At 3 p.m. Holli walks out of county jail. Twelve hours later, she digs up her grandmother’s grave.

After Holli sleeps with her best friend’s estranged husband Buck, Barbie threatens to reveal Holli's twelve-year-old secret—a teenage prank gone wrong—which could ruin her career and devastate her family. Holli also discovers her grandfather's shenanigans include stealing money from her grandmother—who dies and literally takes the mystery's key to the grave with her. Hog-tied by blackmail, retribution, and love, Holli must decide how to appease Barbie, how to derail her grandfather, and how to get Buck naked again.

A PRETTY PICKLE is a 90,000-word work of women's fiction that should appeal to fans of Gail Honeyman’s Eleanor Oliphant Is Completely Fine and Maddie Dawson’s Matchmaking for Beginners.

I study at Southern New Hampshire University. My major is Creative Writing and English with a concentration in Fiction, and my minor is English Language and Literature.

Thank you,

Marnie Lyn Adams


“a pretty pickle” potential query version 1 or epic fail

AKA The query assignment my professor FREAKED so much about you would think I had burped in her face and insulted her puppy.


I know the querying process takes place after the manuscript is complete, edited, and ready for immediate delivery upon request. I also understand the query letter is an agent’s first impression of the author’s writing ability as well as the potential of the book, and the query itself requires multiple edits and thoughtful word choices.

As a fan of Janet Reid, I have read her Query Shark blog for years, reread every single post in the last couple of weeks, and will probably reread it again before I submit to the first agent. I am also considering sending in my query for Her Sharkiness to chomp on and get another pro’s input on what is working and what isn’t.

Yes, the query below is not your traditional fare: written in first person with a heavy dose of snark. However, this version represents the voice in my story so well, I would love to use it anyway.

Something to ponder.


Dear Ms. Agent:

 I have cemetery dirt under my fingernails, and chicken shit in my ears. And I just finished unearthing Gramma's three-day-old grave.

Yep, my life currently resembles an ass-load of steaming cow patties. Yee-effing-haw!

Let's not forget my ex-best friend Barbie's attempts to blackmail me—which I probably deserve, seeing as I slept with her not-quite-former-husband Buck. My grandfather Trick wants to get his grubby little hands on Gramma's money hoard, and after last night's shovel party, I literally hold the key to the stash. Oh, and did I mention the false arrest and release from county lockup—yesterday? Hell, if it wasn't for my brother's cannabis-infused assistance, I'd be boots-up in a vat of wet cement. If the particulars don't change soon, Barbie will kill my career. Trick will ruin my family. And Buck will break my heart.

Here’s my Lake Texoma-sized quandary: How can I appease Barbie? How do I avenge Gramma?  And how the hell am I going to get Buck naked again?

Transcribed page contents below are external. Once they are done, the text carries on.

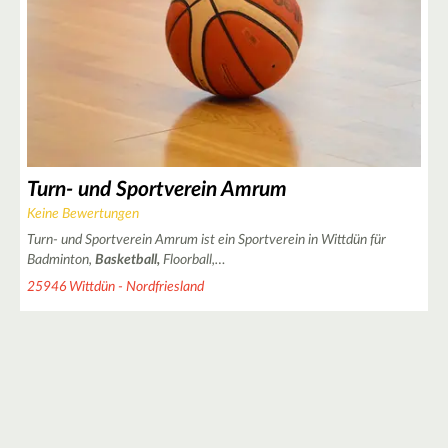
Turn- und Sportverein Amrum
Keine Bewertungen
Turn- und Sportverein Amrum ist ein Sportverein in Wittdün für
Badminton,
Basketball,
Floorball,…
25946 Wittdün - Nordfriesland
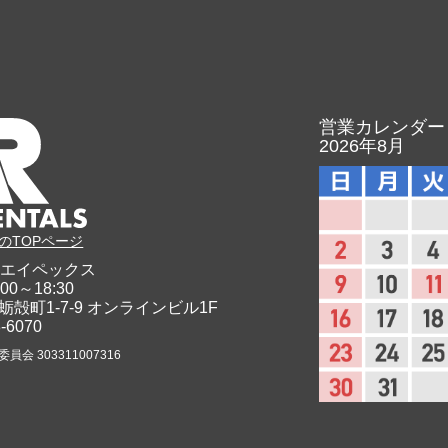
営業カレンダー
2026年8月
のTOPページ
エイペックス
00～18:30
蛎殻町1-7-9
オンラインビル1F
8-6070
会 303311007316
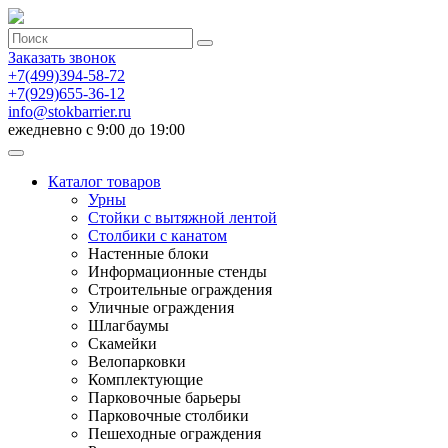
Заказать звонок
+7(499)394-58-72
+7(929)655-36-12
info@stokbarrier.ru
ежедневно с 9:00 до 19:00
Каталог товаров
Урны
Стойки с вытяжной лентой
Столбики с канатом
Настенные блоки
Информационные стенды
Строительные ограждения
Уличные ограждения
Шлагбаумы
Скамейки
Велопарковки
Комплектующие
Парковочные барьеры
Парковочные столбики
Пешеходные ограждения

A PRETTY PICKLE, women's fiction, is complete at 90,000 words.

I study Creative Writing and English at Southern New Hampshire University. I am also a lapsed Okie with a spotty work record which includes crafting marketing copy, AKA making crap up for a living.

Thank you

Marnie Lyn Adams


P.S. I won’t bore you with my tribulations once I do start submitting my book to literary agencies.

Be certain, however, I will brag-brag-brag once I sign with an agent!


A PRETTY PICKLE: Meet Munro, Oklahoma


My novel is set in present-day Southeastern Oklahoma, in a small fictional community, population around 2,000, close to the larger towns of Sulphur and Ardmore. I grew up in Oklahoma City and spent many weekends visiting my grandparents (both sides) in the area. It is rural, with strong familial ties, and people who love God, hard work, and even harder play.